*Goal of the exercise*.
Report back every line below that carries the word "images".

===============

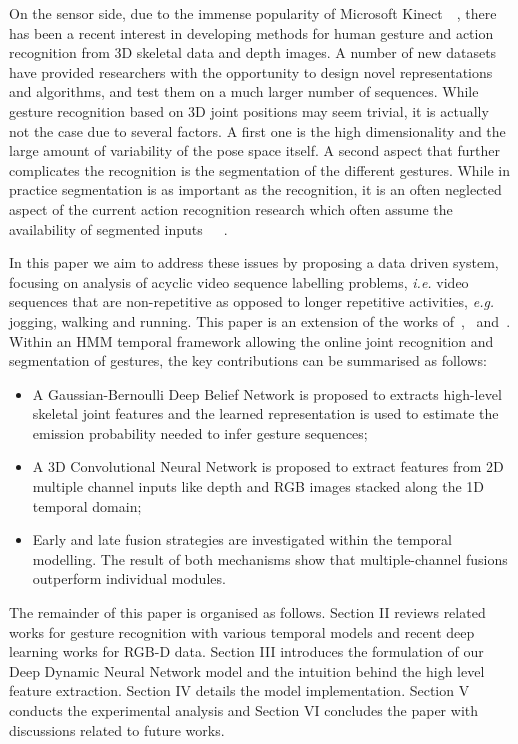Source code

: On the sensor side, due to the immense popularity of Microsoft Kinect~\cite{shotton2011real}~\cite{lingshao2}, there has been a recent interest in developing methods for human gesture and action recognition from 3D skeletal data and depth images.
A number of new datasets~\cite{ICMI,fothergill2012instructing,guyon2012chalearn,wang2012mining} have provided researchers with the opportunity to design novel representations and algorithms, and test them on a much larger number of sequences.
While gesture recognition based on 3D joint positions may seem trivial, it is actually not the case due to several factors. A first one is the high dimensionality and the large amount of variability of the pose space itself.
A second aspect that further complicates the recognition is the segmentation of the different gestures. While in practice segmentation is as important as the recognition, it is an often neglected aspect of the current action recognition research which often assume the availability of segmented inputs~\cite{laptev2005space}~\cite{marszalek09}~\cite{Kuehne11}.

In this paper we aim to address these issues by proposing a data driven system, focusing on analysis of acyclic video sequence labelling problems, \emph{i.e.} video sequences that are non-repetitive as opposed to longer repetitive activities, \textit{e.g.} jogging, walking and running. This paper is an extension of the works of~\cite{diwucvpr14},~\cite{wu2014deep} and~\cite{lio2014deep}.
Within an HMM temporal framework allowing the online joint recognition and segmentation of gestures, the key contributions can be summarised as follows:
\begin{itemize}
\item A Gaussian-Bernoulli Deep Belief Network is proposed to extracts high-level skeletal joint features and the learned representation is used to estimate the emission probability needed to infer gesture sequences;
\item A 3D Convolutional Neural Network  is proposed to extract features from 2D multiple channel inputs 
like  depth and RGB images stacked along the 1D temporal domain;
\item Early and late fusion strategies are investigated within the temporal modelling. The result of both mechanisms
show that multiple-channel fusions outperform individual modules.
\end{itemize}

The remainder of this paper is organised as follows. Section II reviews related works for gesture recognition with various temporal models and recent deep learning works for RGB-D data. Section III introduces the formulation of our Deep Dynamic Neural Network model and the intuition behind the high level feature extraction. Section IV details the model implementation. Section V conducts the experimental analysis and Section VI concludes the paper with discussions related to future works.


\endinput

===============

*Solved problem*.
: On the sensor side, due to the immense popularity of Microsoft Kinect~\cite{shotton2011real}~\cite{lingshao2}, there has been a recent interest in developing methods for human gesture and action recognition from 3D skeletal data and depth images.
like  depth and RGB images stacked along the 1D temporal domain;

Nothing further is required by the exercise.